(PROVIDED RECORDS)

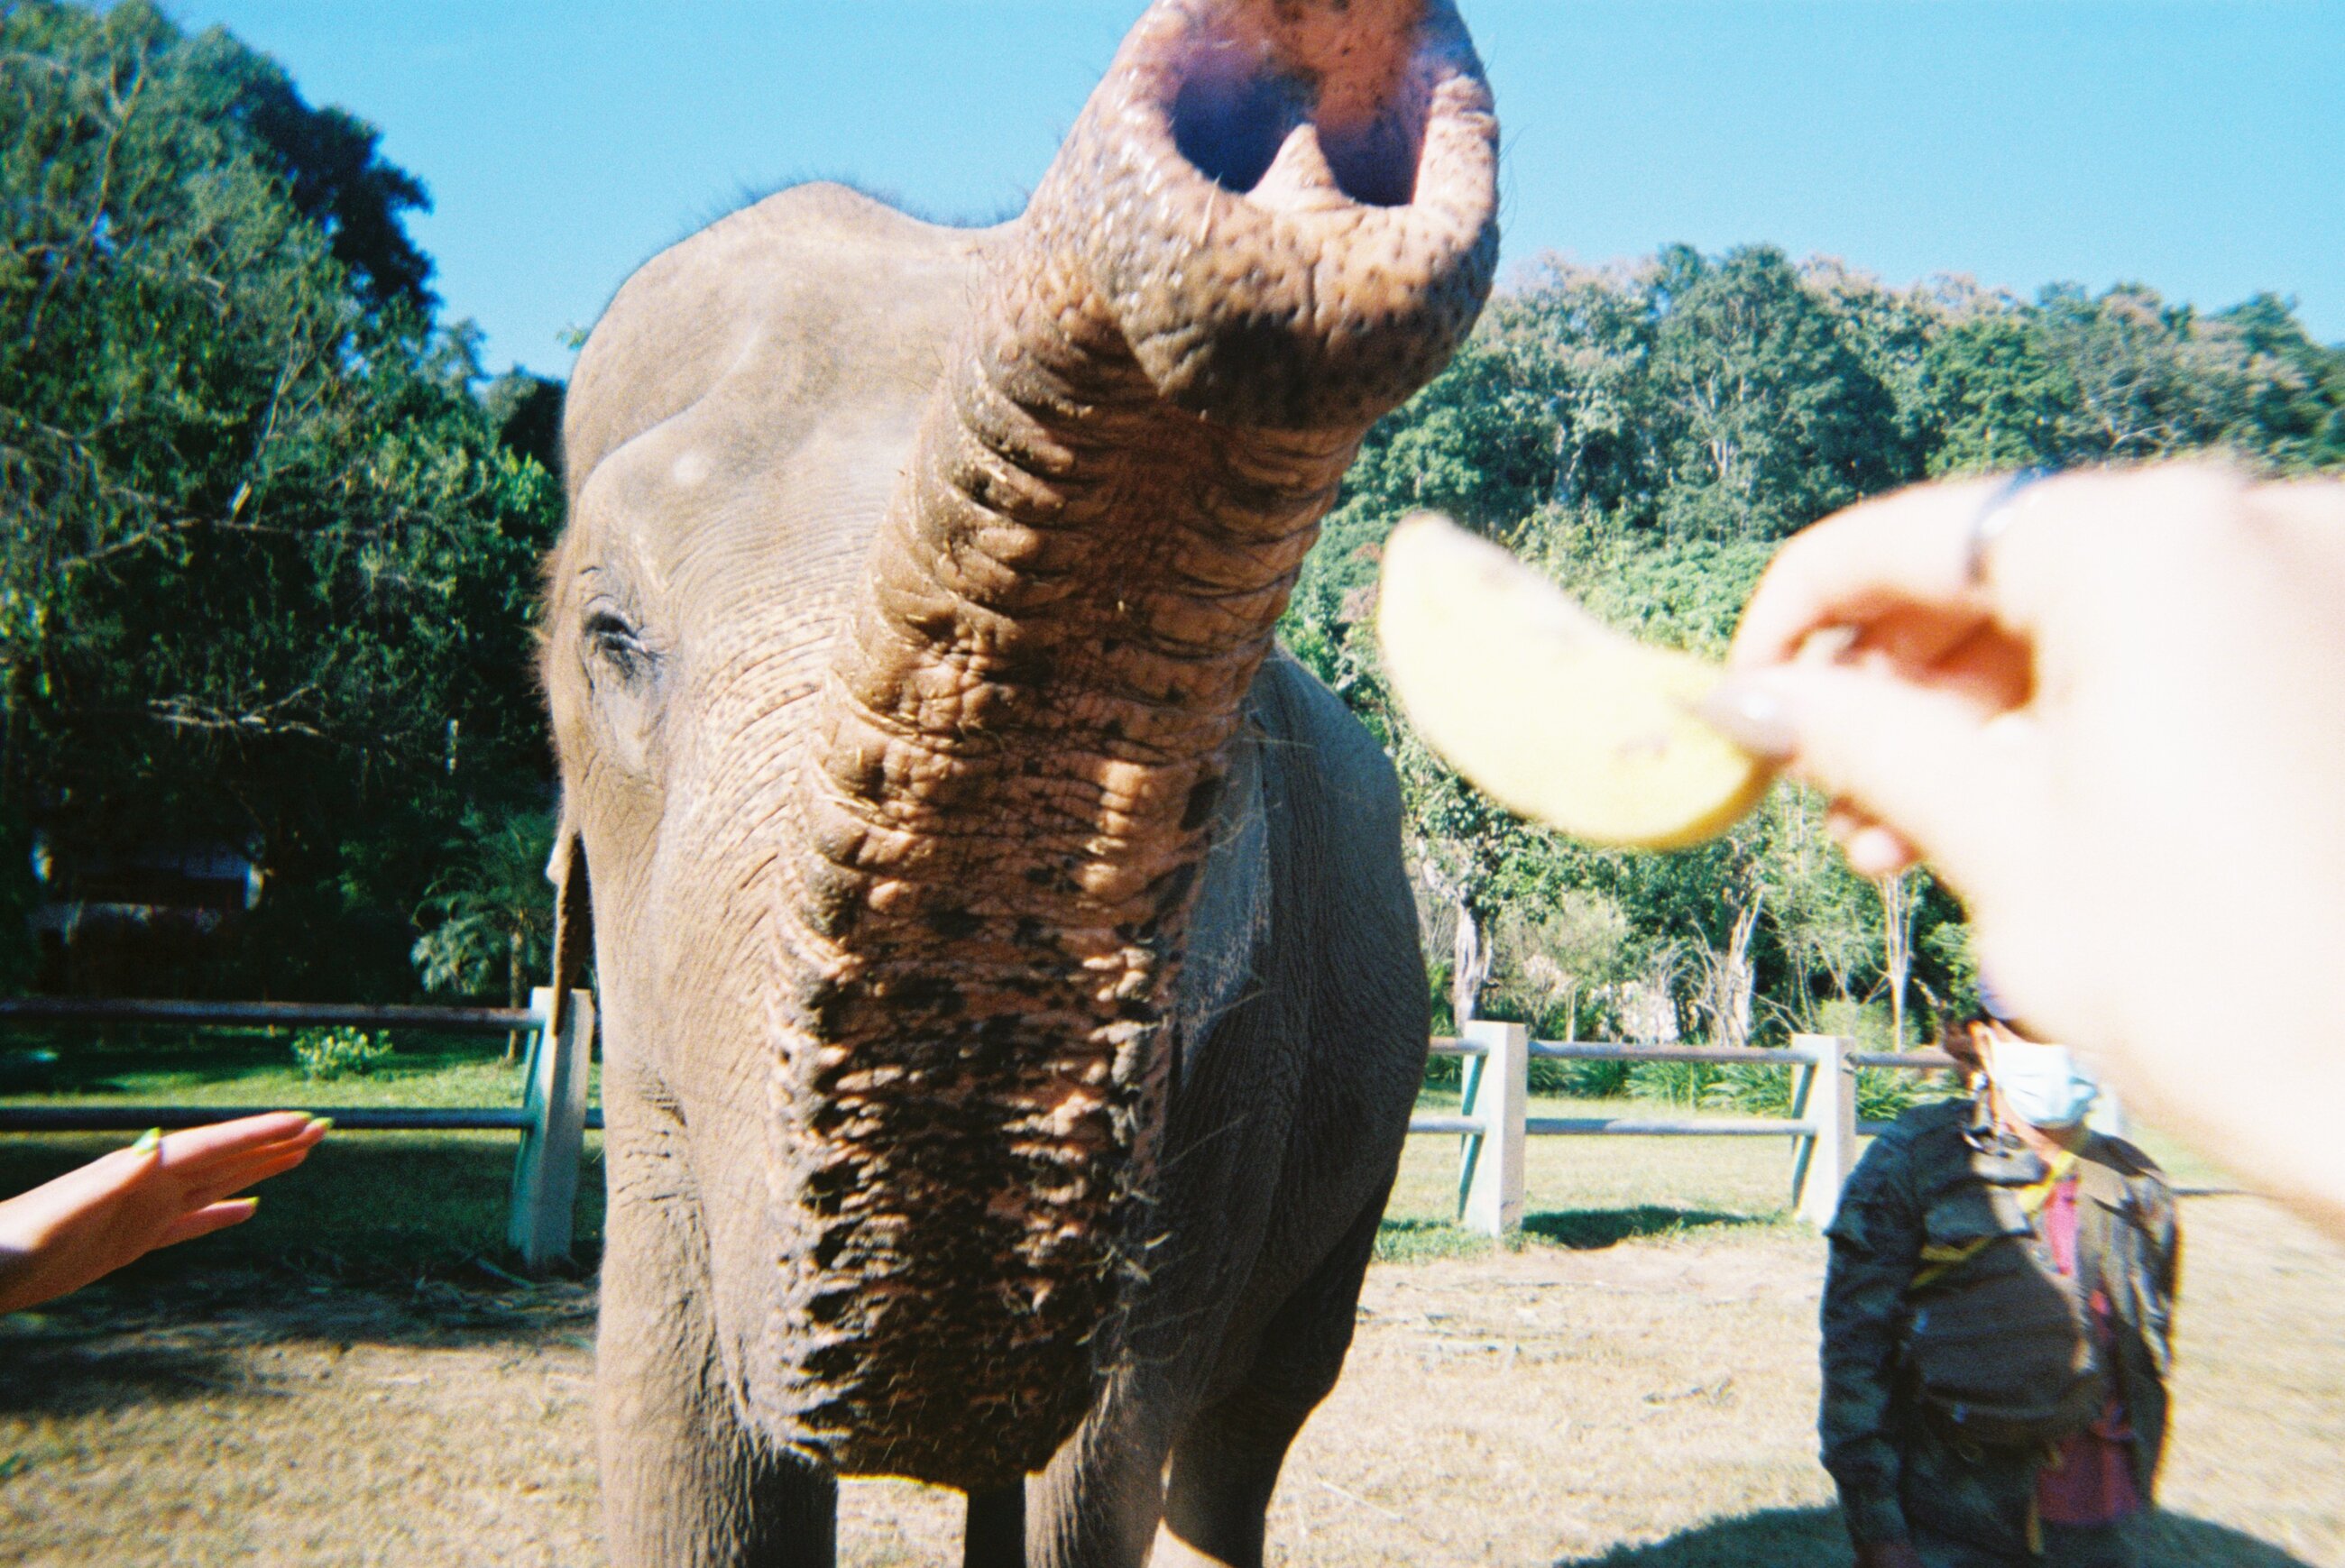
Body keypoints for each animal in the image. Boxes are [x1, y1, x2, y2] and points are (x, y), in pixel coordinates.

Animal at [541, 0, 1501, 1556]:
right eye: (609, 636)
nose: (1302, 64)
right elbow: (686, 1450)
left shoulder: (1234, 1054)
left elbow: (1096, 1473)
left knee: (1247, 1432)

---

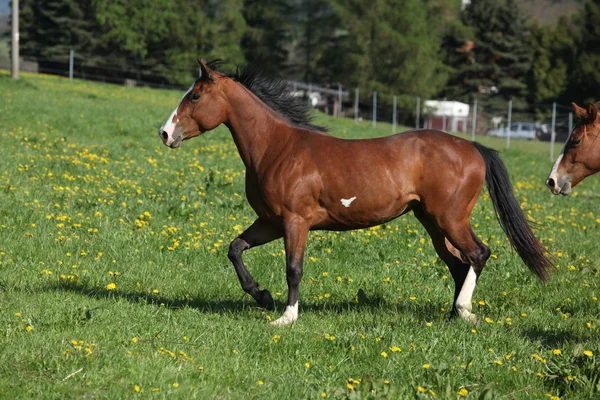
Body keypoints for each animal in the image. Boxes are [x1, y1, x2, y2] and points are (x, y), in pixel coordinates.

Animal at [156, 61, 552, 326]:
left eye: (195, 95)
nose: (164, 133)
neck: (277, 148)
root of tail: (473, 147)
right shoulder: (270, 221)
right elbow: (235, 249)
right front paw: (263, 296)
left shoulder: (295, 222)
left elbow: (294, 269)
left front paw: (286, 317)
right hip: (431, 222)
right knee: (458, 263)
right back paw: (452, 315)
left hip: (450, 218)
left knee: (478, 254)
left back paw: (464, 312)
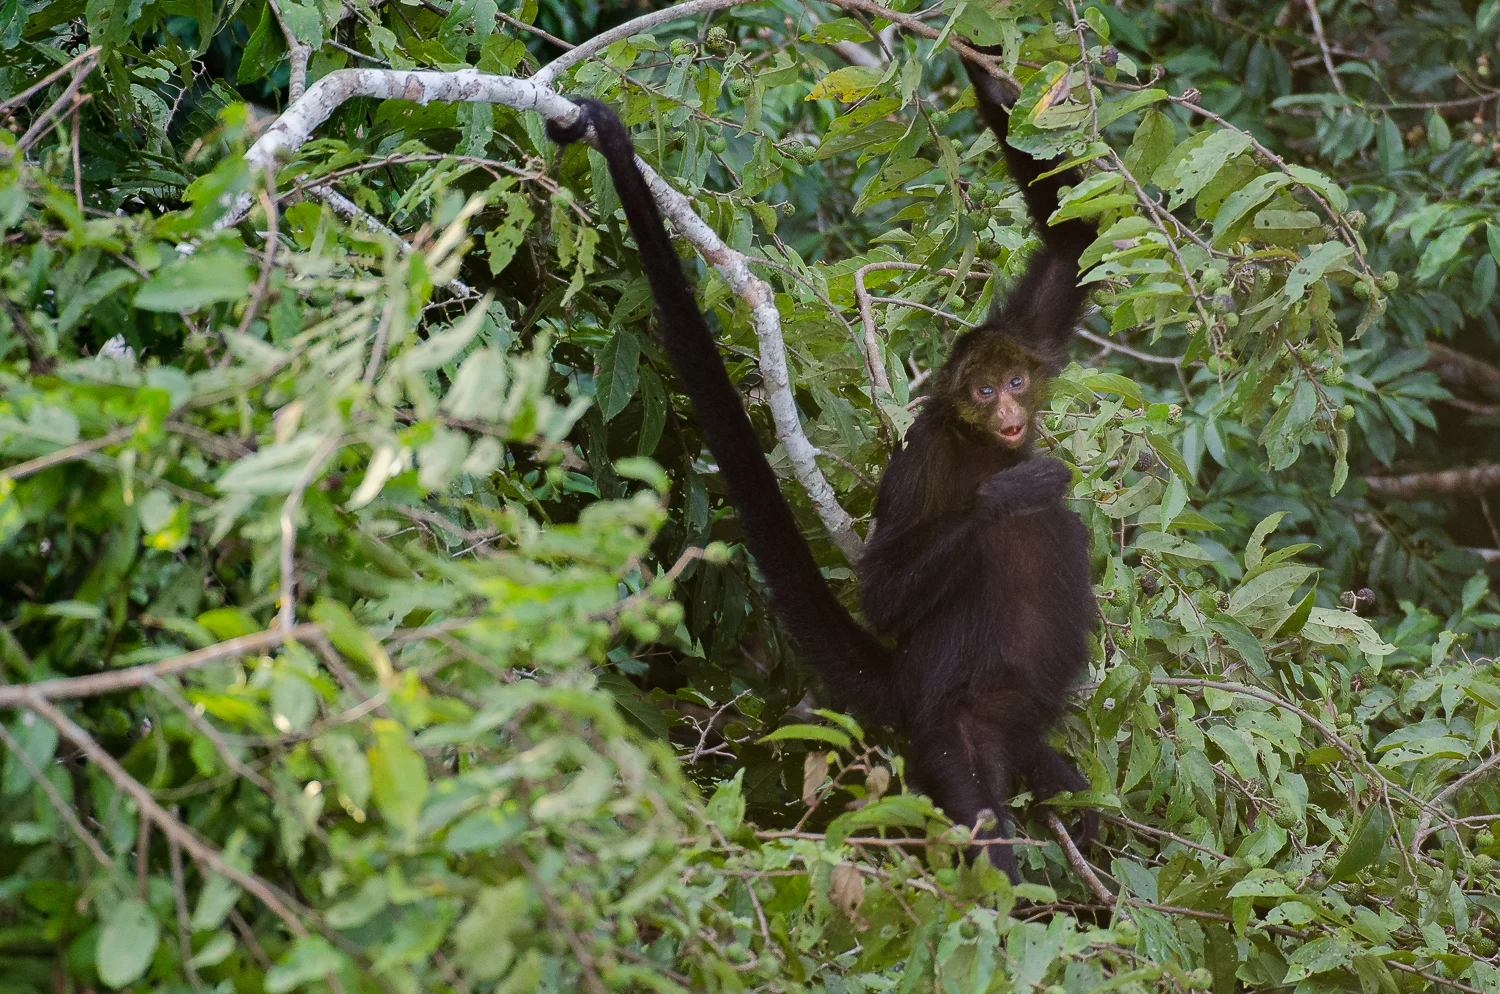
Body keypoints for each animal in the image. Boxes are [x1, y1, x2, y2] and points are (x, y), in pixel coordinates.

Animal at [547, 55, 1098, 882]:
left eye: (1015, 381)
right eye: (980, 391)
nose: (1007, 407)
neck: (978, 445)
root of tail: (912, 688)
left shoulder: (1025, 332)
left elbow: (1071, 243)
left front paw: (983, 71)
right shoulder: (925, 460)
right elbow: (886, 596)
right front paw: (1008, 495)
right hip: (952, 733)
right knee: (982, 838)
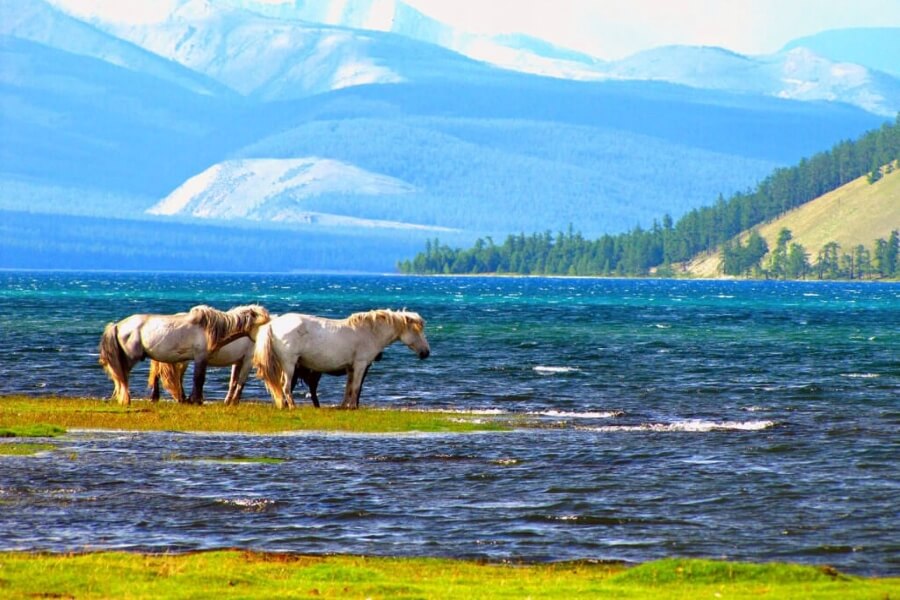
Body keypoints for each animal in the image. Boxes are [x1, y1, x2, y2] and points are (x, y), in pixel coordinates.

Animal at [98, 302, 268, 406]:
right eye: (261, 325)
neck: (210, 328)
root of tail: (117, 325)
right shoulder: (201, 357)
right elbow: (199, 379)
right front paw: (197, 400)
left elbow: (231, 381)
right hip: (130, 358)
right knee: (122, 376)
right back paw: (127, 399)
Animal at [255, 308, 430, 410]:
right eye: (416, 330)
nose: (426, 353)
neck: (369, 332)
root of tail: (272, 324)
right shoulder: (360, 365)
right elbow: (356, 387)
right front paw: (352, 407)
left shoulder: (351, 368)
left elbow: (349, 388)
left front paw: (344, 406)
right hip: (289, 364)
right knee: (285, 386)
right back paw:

---

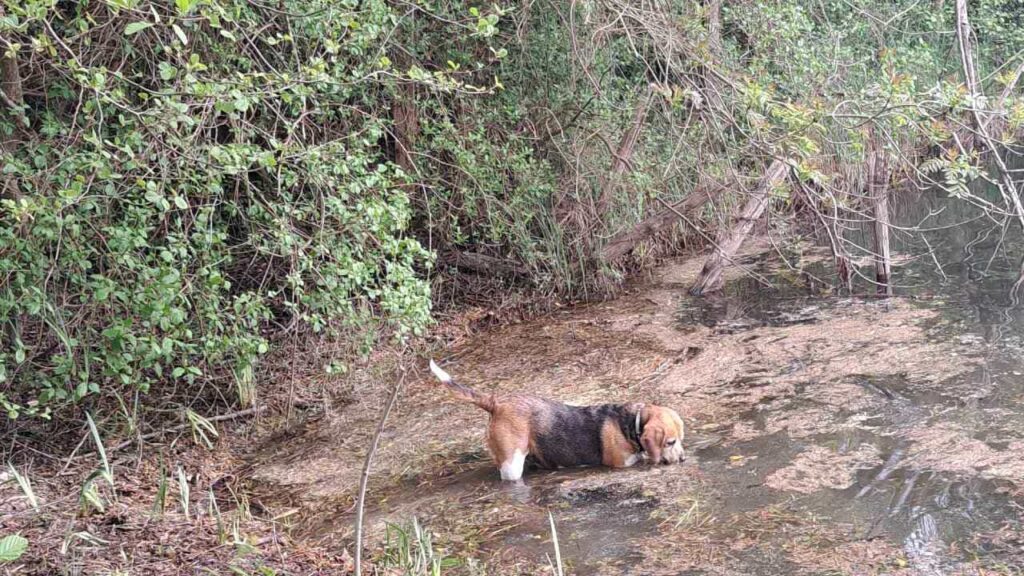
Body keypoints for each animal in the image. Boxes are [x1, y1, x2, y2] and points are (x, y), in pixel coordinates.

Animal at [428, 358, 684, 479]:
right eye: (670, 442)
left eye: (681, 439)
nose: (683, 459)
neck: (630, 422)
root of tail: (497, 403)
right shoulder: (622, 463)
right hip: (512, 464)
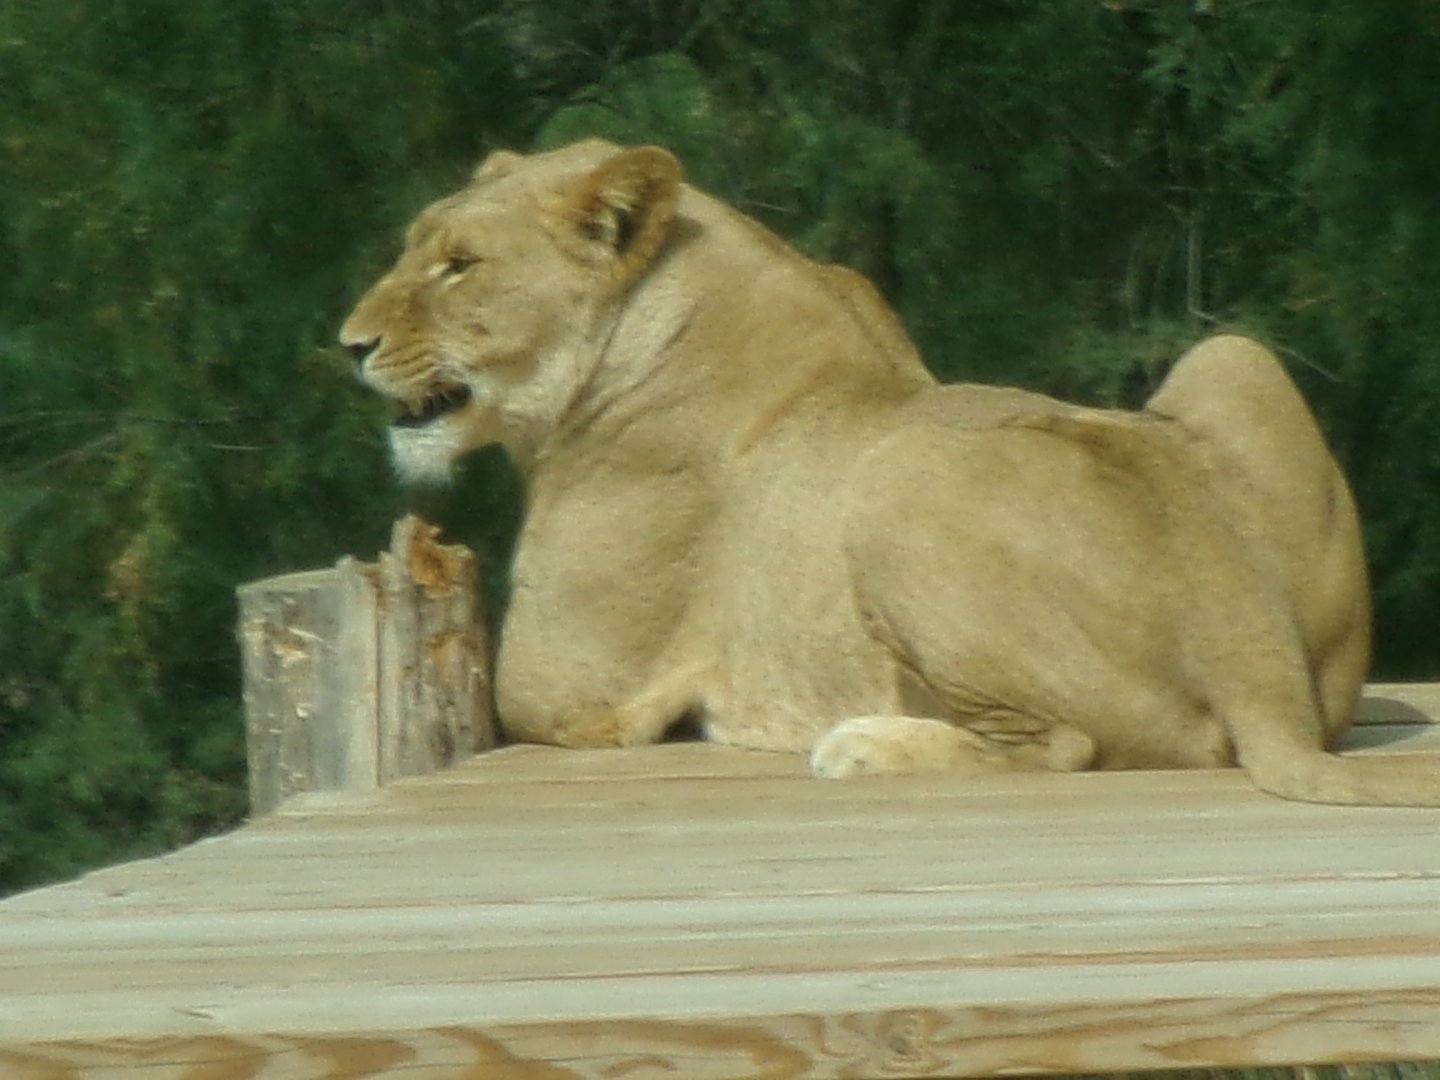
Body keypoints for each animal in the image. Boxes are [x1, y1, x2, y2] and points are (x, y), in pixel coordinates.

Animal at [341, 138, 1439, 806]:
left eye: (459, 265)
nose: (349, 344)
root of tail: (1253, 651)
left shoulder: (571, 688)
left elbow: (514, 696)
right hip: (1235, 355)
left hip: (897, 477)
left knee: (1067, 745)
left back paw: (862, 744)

(TASK DETAILS) Would you set down only the lines above from the line with "right hip: (512, 464)" to the line with "left back paw: (862, 744)", both included, exactly as they stand and without the pictures?

(SOLUTION TO THIS TASK)
right hip: (512, 464)
Body keypoints for each animal in the image. Boxes are [x1, y1, x2, y2] and points are (x, y), in pixel coordinates.

Animal at [341, 138, 1439, 806]:
left eye: (459, 265)
nose: (349, 344)
root of tail: (1253, 651)
left shoulder: (571, 688)
left elbow: (514, 696)
right hip: (1235, 355)
left hip: (897, 477)
left knee: (1067, 745)
left back paw: (862, 744)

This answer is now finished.